Yaşanan bütün olumsuzluklara rağmen Gazze’de bir avuç mücahit Müslüman, tıpkı Medine’de olduğu gibi kazdıkları hendeklerde dünyada eşine az rastlanır bir kahramanlık mücadelesi vermektedir. Kur’an-ı Kerim’de, “Birtakım insanlar onlara, “İnsanlar size karşı asker toplamışlar, onlardan korkun” dediler de bu, onların imanlarını arttırdı ve ‘Allah bize yeter, O ne güzel vekildir!’ diye cevap verdiler.”

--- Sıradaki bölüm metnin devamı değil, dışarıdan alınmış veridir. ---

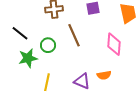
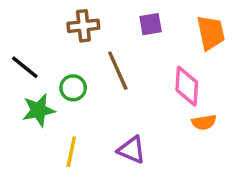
orange semicircle: (104, 75) -> (204, 122), moved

buyrulduğu üzere; düşmanın çokluğu ve teknik imkânlarının güçlü olması, onların Allah’a olan teslimiyetlerini arttırmaktadır. Sanki onlar; “Müminler içinde Allah’a verdikleri söze bağlı kalan nice yiğitler vardır. Onlardan kimi, sözünü yerine getirip şehit olmuştur; kimi de şehitliği beklemektedir. Onlar verdikleri sözü asla değiştirmemişlerdir.”3 ayetinin vücut bulmuş halidir. Cenâb-ı Hak, sırât-ı müstakimden ayrılmayan, zorluklar karşısında sabır gösteren müminleri asla sahipsiz ve yardımsız bırakmaz. “Şüphesiz Allah, kendi dinine yardım edenlere mutlaka yardım eder.”

Değerli Kardeşlerim!

Müslümanlar, ne zaman Allah ve Resûlü’nün çağrısına uydular, gönüllerini birbirlerine açtılar, birlik ve beraberlik içinde hareket ettiler işte o zaman bütün zorlukların üstesinden geldiler. Ne zaman da ayrılığa düştüler, birbirlerinin dertleriyle ilgilenmediler, ilimde ve teknikte geri kaldılar o zaman güçleri zayıfladı, zalimler pervasızca kötülük yapar hale geldi. Yüce Rabbimiz, bu hususta bizleri şöyle uyarmaktadır: “Allah’a ve Resûlüne itaat edin, birbirinizle çekişmeyin. Sonra gevşersiniz ve gücünüz, devletiniz elden gider. Sabırlı olun. Çünkü Allah sabredenlerle beraberdir.

Öyleyse Aziz Müslümanlar!

Dün olduğu gibi bugün de haklının yanında yer almaya devam edelim. Mezhep ve meşrep ayrılıklarını bir tarafa bırakıp birlik ve beraberliğimizi güçlendirelim. Ümmet bilincini, din kardeşliğini pekiştirelim. Birliğimizi bozmak isteyenlere karşı uyanık olalım. Masumların yanında olduğumuzun nişanesi olan etkinliklere destek verelim. Unutmayalım ki, Gazze bütün insanlık için bir ahlak ve vicdan sınavıdır. İnsanlık ailesi olarak ya el ele, gönül gönüle verip bu sınavı kazanacağız ya da hepimiz kaybedeceğiz. Hutbemi, Peygamber Efendimiz (s.a.s)’in Hendek Gazvesi esnasında yaptığı şu dua ile bitirmek istiyorum: “Ey Kur’an-ı Kerim’i indiren, hesabı çabuk gören Allah’ım! Zalim grupları bozguna uğrat ve perişan eyle!”